Otto canzoni per gli 80 anni di Celentano

Che sono oggi, e intanto che faceva un po' di tutto ha messo nella storia italiana anche dei pezzi memorabili

(Lapresse)
(Lapresse)

Adriano Celentano ha compiuto 80 anni: è nato a Milano il 6 gennaio 1938. È stato per decenni e in rinnovamenti successivi uno dei personaggi più importanti dello spettacolo italiano, con estese ricadute nella cultura, nella comunicazione e persino nella politica: ha fatto il cantante, l’attore, l’entertainer televisivo, sempre con grandi successi e in modi originali e arditi, conservando poi una popolarità grandissima basata su successi musicali più tradizionali e conservatori capaci di raccogliere però influenze e spunti nuovi. Nel 2008 Luca Sofri, peraltro direttore del Post, scelse queste canzoni di Celentano per il libro Playlist, la musica è cambiata.

Adriano Celentano (1938, Milano)
Nel 2005 ancora si parlava solo di lui, dopo quasi cinquant’anni, per uno show televisivo in cui coniò la contrapposizione “rock e lento” come sinonimi di buono e cattivo. La contrapposizione era piuttosto demodé, e incongrua: rock e lento sono due belle facce della stessa medaglia. Lui, per esempio, è rock, e lento.

Azzurro (Azzurro, 1960)
Bisognerebbe fare un’analisi della prevalenza dei toni del blu nella poetica della musica italiana, da “Volare” a “Celeste nostalgia” a “I’m blue, dabadì dabadà” (sì, il rischio sono quelle playlist sceme che pubblicano le riviste, tipo “canzoni scritte da uno che si chiama Paolo”).“Azzurro” l’aveva scritta Paolo Conte: stravendette, divenne un classico, e Conte si risolse a cantarla in concerto un quarto di secolo dopo.

Una carezza in un pugno (Azzurro, 1960)
Lo avete capito, no, che è una canzone che parla di masturbazione? No? Bene: riascoltatela ora che ve l’ho detto.

Il ragazzo della via Gluck (La festa, 1965)
Celentano era nato al 14. La canzone era una cosa ambientalista della prima ora, che Giorgio Gaber prese affettuosamente in giro immaginando un ragazzo di periferia a cui demolivano la casa per far crescere un prato: “l’amore è bello ma non è tutto, e per sposarsi occorre un tetto. È ora di finirla di buttare giù le case per farci i prati. Cosa ci interessano a noi i prati! Ma perché non buttano giù i palazzi del centro? Macchè, sempre noi della periferia ci andiamo di mezzo”.

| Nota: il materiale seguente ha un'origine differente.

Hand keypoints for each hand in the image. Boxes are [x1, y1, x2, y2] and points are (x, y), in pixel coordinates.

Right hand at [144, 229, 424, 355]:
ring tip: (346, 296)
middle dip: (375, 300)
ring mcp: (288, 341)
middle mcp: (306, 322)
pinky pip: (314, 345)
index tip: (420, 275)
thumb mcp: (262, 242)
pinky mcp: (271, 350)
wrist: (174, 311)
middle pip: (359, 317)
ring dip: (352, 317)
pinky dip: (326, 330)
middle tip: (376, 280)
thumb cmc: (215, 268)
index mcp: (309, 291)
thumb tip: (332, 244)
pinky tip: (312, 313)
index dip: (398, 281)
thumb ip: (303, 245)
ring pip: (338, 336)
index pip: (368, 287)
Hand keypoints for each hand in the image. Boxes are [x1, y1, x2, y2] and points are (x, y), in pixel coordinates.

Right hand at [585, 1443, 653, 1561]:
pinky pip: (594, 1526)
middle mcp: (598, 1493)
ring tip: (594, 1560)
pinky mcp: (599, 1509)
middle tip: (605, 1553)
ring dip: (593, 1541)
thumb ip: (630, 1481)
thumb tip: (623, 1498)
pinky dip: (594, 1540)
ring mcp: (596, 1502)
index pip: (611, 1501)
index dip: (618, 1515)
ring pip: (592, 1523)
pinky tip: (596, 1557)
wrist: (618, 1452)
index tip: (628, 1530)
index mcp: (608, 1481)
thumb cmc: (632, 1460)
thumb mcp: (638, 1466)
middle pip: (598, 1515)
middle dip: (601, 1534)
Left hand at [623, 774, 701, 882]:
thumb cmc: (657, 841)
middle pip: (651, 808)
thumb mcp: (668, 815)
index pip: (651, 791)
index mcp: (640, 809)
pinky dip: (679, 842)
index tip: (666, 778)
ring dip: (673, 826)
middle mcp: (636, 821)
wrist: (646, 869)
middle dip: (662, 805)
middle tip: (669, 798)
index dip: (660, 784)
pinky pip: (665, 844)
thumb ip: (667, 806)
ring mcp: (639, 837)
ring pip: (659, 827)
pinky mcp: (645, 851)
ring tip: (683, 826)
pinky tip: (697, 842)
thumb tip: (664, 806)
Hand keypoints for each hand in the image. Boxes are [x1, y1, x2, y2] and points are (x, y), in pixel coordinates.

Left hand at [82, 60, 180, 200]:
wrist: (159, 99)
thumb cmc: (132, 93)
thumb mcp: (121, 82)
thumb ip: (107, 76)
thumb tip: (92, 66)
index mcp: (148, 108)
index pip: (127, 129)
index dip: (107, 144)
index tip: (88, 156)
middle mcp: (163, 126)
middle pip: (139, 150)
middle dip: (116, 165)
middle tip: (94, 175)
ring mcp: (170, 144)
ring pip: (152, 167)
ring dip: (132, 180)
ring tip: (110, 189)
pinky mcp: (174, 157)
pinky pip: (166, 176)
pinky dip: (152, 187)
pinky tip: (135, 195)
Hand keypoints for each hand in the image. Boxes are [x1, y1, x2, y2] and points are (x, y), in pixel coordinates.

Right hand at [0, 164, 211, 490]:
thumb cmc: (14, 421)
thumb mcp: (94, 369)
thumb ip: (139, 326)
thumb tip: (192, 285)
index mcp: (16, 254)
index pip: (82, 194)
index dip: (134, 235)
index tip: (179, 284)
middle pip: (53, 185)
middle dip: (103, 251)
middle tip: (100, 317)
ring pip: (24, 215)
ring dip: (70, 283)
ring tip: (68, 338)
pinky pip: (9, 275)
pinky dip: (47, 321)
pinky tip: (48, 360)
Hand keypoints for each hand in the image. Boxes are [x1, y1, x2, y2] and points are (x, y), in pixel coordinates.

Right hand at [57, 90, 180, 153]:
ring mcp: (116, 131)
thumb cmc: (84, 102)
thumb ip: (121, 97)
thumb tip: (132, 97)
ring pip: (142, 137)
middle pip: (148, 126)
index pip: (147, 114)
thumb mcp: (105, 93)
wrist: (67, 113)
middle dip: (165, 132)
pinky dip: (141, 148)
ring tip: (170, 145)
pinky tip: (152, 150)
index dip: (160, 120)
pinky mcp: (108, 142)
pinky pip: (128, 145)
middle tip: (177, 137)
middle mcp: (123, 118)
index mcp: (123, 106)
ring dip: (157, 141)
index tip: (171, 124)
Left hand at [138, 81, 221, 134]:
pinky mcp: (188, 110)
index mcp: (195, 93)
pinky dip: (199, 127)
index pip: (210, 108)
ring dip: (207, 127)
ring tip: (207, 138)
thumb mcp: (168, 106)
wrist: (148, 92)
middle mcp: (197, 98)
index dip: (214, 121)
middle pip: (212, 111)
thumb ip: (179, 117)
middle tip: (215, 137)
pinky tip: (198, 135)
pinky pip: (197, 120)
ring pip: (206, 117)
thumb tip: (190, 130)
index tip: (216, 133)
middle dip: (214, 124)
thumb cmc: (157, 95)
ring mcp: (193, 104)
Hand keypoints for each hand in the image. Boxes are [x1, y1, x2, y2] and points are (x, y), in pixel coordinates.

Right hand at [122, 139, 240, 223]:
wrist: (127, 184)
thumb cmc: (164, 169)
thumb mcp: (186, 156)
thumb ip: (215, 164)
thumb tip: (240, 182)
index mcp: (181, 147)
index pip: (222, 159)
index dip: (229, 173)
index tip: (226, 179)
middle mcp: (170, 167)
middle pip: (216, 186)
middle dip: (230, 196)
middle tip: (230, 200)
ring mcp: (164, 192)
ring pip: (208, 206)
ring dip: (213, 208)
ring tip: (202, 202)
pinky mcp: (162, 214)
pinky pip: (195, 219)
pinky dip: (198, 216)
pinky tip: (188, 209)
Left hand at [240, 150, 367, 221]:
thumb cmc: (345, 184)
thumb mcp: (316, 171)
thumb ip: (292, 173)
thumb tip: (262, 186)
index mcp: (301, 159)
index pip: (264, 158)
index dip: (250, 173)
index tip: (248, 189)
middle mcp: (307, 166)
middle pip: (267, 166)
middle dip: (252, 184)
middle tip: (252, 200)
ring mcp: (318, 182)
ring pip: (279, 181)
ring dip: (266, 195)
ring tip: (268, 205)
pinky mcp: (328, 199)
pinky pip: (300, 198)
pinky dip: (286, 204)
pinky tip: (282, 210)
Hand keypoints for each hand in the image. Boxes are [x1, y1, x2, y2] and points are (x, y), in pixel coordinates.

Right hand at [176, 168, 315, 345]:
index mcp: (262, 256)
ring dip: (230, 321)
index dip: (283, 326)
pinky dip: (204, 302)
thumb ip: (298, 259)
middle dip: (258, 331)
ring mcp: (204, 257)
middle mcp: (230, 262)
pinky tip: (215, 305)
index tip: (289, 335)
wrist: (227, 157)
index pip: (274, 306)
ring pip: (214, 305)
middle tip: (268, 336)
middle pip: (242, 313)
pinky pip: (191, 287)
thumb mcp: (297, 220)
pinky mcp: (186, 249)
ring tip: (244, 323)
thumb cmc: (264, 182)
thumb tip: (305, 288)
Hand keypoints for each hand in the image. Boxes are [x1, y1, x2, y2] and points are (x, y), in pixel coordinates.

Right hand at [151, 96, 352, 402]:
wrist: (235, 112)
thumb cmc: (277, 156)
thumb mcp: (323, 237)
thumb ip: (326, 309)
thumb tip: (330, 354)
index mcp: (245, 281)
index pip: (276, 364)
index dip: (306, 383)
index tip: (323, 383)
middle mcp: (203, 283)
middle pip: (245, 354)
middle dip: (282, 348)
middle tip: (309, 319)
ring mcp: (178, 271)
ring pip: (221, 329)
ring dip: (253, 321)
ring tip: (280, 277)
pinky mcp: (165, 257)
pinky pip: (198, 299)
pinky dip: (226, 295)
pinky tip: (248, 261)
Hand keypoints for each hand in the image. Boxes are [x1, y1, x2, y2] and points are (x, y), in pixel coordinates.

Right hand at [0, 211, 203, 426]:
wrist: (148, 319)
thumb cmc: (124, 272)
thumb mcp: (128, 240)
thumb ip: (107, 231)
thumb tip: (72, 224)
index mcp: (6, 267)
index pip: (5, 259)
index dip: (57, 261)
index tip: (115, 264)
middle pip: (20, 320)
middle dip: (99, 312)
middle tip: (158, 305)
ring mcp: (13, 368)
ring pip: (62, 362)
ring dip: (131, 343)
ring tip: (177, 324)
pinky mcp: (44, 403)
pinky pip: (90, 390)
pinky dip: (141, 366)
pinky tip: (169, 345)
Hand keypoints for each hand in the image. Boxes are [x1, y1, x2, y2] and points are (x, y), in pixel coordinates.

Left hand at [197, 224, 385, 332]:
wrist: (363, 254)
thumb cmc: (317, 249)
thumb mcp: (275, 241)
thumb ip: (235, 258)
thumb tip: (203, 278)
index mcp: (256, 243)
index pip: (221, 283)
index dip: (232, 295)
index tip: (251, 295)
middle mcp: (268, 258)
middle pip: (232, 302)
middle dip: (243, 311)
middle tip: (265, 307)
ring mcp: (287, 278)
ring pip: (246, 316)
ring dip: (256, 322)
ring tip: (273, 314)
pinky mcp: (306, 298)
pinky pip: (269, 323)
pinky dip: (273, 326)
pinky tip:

Stai lontana da me (La festa, 1965)
Musica di Bacharach, parole di Mogol, vedete un po’. Lui la molla (‘sta stronza) e gliene dice di ogni, sghignazzando perfino.

Ventiquattromila baci (Gli Anni ’60, 1965)
Visto che si parla di “un giorno di follia”, si deve pensare ci si riferisca a ventiquattr’ore totali. Mille baci all’ora. Ovvero tre secondi virgola sei per ogni bacio, compreso respirare e restando digiuni. La cantò a Sanremo assieme a Little Tony mentre faceva il militare: e voltando le spalle al pubblico, cosa che allora fece un po’ scandalo. Yéeee, yeyeyeyè.

La storia di Serafino (Le robe che ha detto Adriano, 1969)
“Perché continuano a costruire le case e non lasciano l’erba, non lasciano l’erba, non lasciano l’erba, non lasciano l’erba. Eh no! Se andiamo avanti così, chissà come si farà! Chissà!” Ancora una cosa antimodernista (Celentano è un tipo cocciuto: nel 2005 in tv se la prendeva ancora con i grattacieli). “Scoppiarono i mortaretti, si fecero dei banchetti” è un verso definitivo.

Storia d’amore (Le robe che ha detto Adriano, 1969)
Melodrammone celeberrimo, roba che Merola ci ha provato una vita. Lei ha sposato un altro per soldi, ma torna da lui e ci riprova (“mi guardava, silenziosa”): ma lui, integro (“ma di pietra io restai”) le ammolla uno sberlone (poi però piange). Ci sono alcune licenze poetiche non male: “e tutta la guardai”, “era colpa di lei”.

Acqua e sale (Mina + Celentano, 1998)
È una delle canzoni del disco che fece assieme a Mina, piuttosto âgés entrambi. Parte mediocre, ha un testo tremendo, ma il ritornello è Coccoina pura e loro lo cantano alla grande, soprattutto dove fa “in un angolo-ore ed ore”.